B.C. police chiefs champion new fugitive return fund

Program sends clear zero-tolerance message to criminals: minister

Police agencies throughout the province can now access a $40,000 pot of money every year to return fugitives to provinces where they are wanted on outstanding warrants.

Police chiefs throughout B.C. signed their agencies up for the new Fugitive Return Program on Feb. 14. The provincial government program, the first of its kind in Canada, "... strengthens public safety and sends a clear message to criminals that they won't escape justice in B.C.," Solicitor General Shirley Bond said in a statement.

The new initiative is based on successful Con Air programs initiated by the Victoria and Vancouver police departments in 2008-09, which have been partly funded with more than $100,000 from the province's civil forfeiture program.

The Fugitive Return Program, which has been tested out since last summer by a number of police agencies, including the VicPD, is being co-ordinated by the RCMP.

It will be up to the federal agency's major crimes section to prioritize which fugitives are returned first, such as prolific and high-risk offenders.

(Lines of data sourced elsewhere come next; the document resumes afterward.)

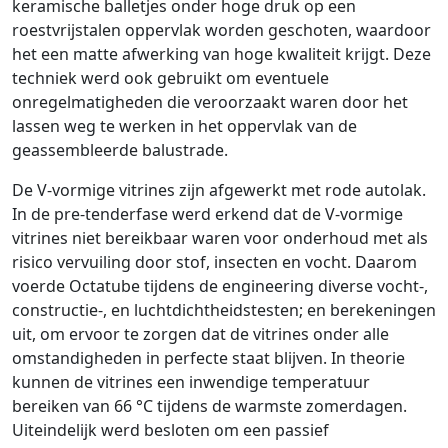
keramische balletjes onder hoge druk op een
roestvrijstalen oppervlak worden geschoten, waardoor
het een matte afwerking van hoge kwaliteit krijgt. Deze
techniek werd ook gebruikt om eventuele
onregelmatigheden die veroorzaakt waren door het
lassen weg te werken in het oppervlak van de
geassembleerde balustrade.
De V-vormige vitrines zijn afgewerkt met rode autolak.
In de pre-tenderfase werd erkend dat de V-vormige
vitrines niet bereikbaar waren voor onderhoud met als
risico vervuiling door stof, insecten en vocht. Daarom
voerde Octatube tijdens de engineering diverse vocht-,
constructie-, en luchtdichtheidstesten; en berekeningen
uit, om ervoor te zorgen dat de vitrines onder alle
omstandigheden in perfecte staat blijven. In theorie
kunnen de vitrines een inwendige temperatuur
bereiken van 66 °C tijdens de warmste zomerdagen.
Uiteindelijk werd besloten om een passief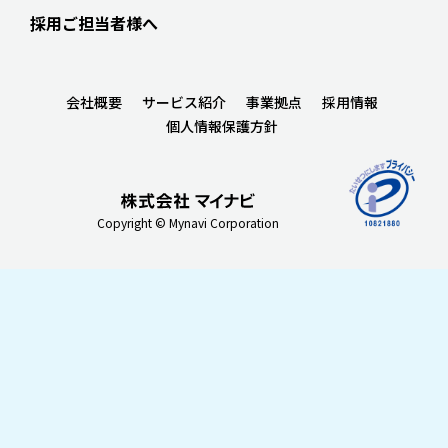
採用ご担当者様へ
会社概要
サービス紹介
事業拠点
採用情報
個人情報保護方針
Copyright © Mynavi Corporation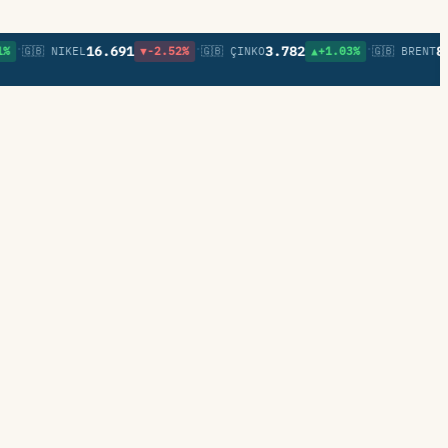
•
•
16.691
3.782
83,26
🇧 NIKEL
▼-2.52%
🇬🇧 ÇINKO
▲+1.03%
🇬🇧 BRENT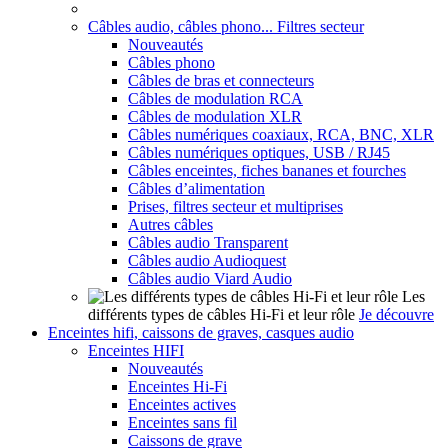
Câbles audio, câbles phono... Filtres secteur
Nouveautés
Câbles phono
Câbles de bras et connecteurs
Câbles de modulation RCA
Câbles de modulation XLR
Câbles numériques coaxiaux, RCA, BNC, XLR
Câbles numériques optiques, USB / RJ45
Câbles enceintes, fiches bananes et fourches
Câbles d’alimentation
Prises, filtres secteur et multiprises
Autres câbles
Câbles audio Transparent
Câbles audio Audioquest
Câbles audio Viard Audio
Les
différents types de câbles Hi-Fi et leur rôle
Je découvre
Enceintes hifi, caissons de graves, casques audio
Enceintes HIFI
Nouveautés
Enceintes Hi-Fi
Enceintes actives
Enceintes sans fil
Caissons de grave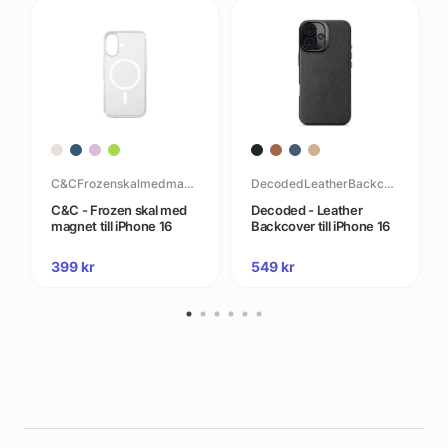
C&CFrozenskalmedmagnettilliPhone16
DecodedLeatherBackcovertilliPhone16
C&C - Frozen skal med
Decoded - Leather
magnet till iPhone 16
Backcover till iPhone 16
399
kr
549
kr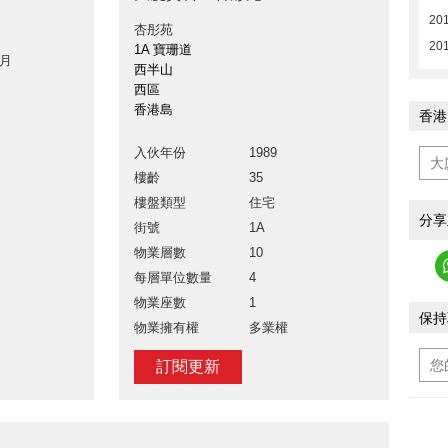
20
杏彤苑
20
1A 寶珊道
 月
西半山
西區
香港島
香港
入伙年份
1989
樓齡
35
樓盤類型
住宅
分享
街號
1A
物業層數
10
每層單位數量
4
物業座數
1
保持
物業擁有權
多業權
訂閱更新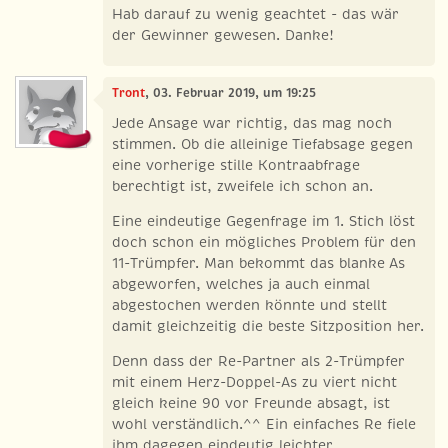
Hab darauf zu wenig geachtet - das wär
der Gewinner gewesen. Danke!
Tront
, 03. Februar 2019, um 19:25
Jede Ansage war richtig, das mag noch
stimmen. Ob die alleinige Tiefabsage gegen
eine vorherige stille Kontraabfrage
berechtigt ist, zweifele ich schon an.
Eine eindeutige Gegenfrage im 1. Stich löst
doch schon ein mögliches Problem für den
11-Trümpfer. Man bekommt das blanke As
abgeworfen, welches ja auch einmal
abgestochen werden könnte und stellt
damit gleichzeitig die beste Sitzposition her.
Denn dass der Re-Partner als 2-Trümpfer
mit einem Herz-Doppel-As zu viert nicht
gleich keine 90 vor Freunde absagt, ist
wohl verständlich.^^ Ein einfaches Re fiele
ihm dagegen eindeutig leichter.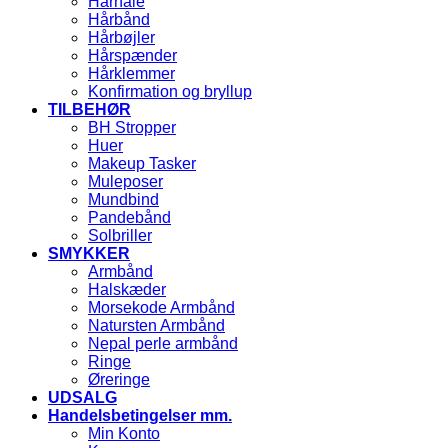
Hårnåle
Hårbånd
Hårbøjler
Hårspænder
Hårklemmer
Konfirmation og bryllup
TILBEHØR
BH Stropper
Huer
Makeup Tasker
Muleposer
Mundbind
Pandebånd
Solbriller
SMYKKER
Armbånd
Halskæder
Morsekode Armbånd
Natursten Armbånd
Nepal perle armbånd
Ringe
Øreringe
UDSALG
Handelsbetingelser mm.
Min Konto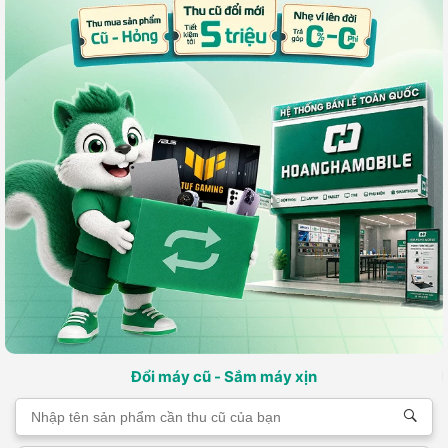
Đổi máy cũ - Sắm máy xịn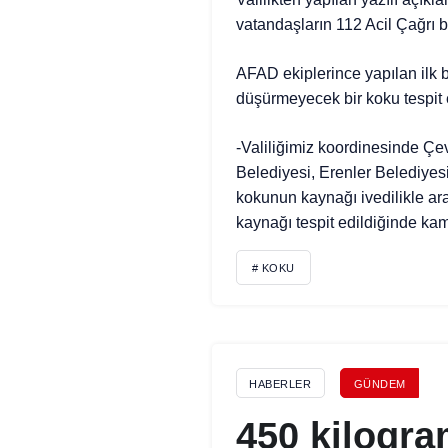
vatandaşların 112 Acil Çağrı b
AFAD ekiplerince yapılan ilk b
düşürmeyecek bir koku tespit ed
-Valiliğimiz koordinesinde Çev
Belediyesi, Erenler Belediyes
kokunun kaynağı ivedilikle araş
kaynağı tespit edildiğinde kam
# KOKU
HABERLER
GÜNDEM
450 kilogr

"There is a void for sort of the low-end chronic offenders who have multiple warrants in multiple jurisdictions," said Saanich police Sgt. Dean Jantzen, "but you as a Crown prosecutor wouldn't go to the expense to bring them from one province to the next."

The new initiative will compliment Victoria's Con Air program, through which at least 19 suspects have been escorted beyond B.C.'s borders, said VicPD Const. Mike Russell. The Vancouver department transported 98 people out of B.C. in the same time frame.

"We still have the ability to return people on their warrants through Con Air," he said of the local program, which has been partly funded by the Downtown Victoria Business Association. "If we couldn't fly them back quick enough through the Fugitive Return Program, we could fly them back through Con Air."

The new provincial money represents a boost for B.C. police agencies, especially smaller departments with tight budgets.

"(Returning fugitives) can be very expensive, depending on where they are from," Oak Bay Police Chief Const. Mark Fisher said. He added the expense includes travel costs for officers and the prisoners they are escorting.

Under B.C.'s Fugitive Return Program, B.C. sheriffs will escort fugitives.

"It gives us another option to deal with a serious offender we have from another province," Fisher said.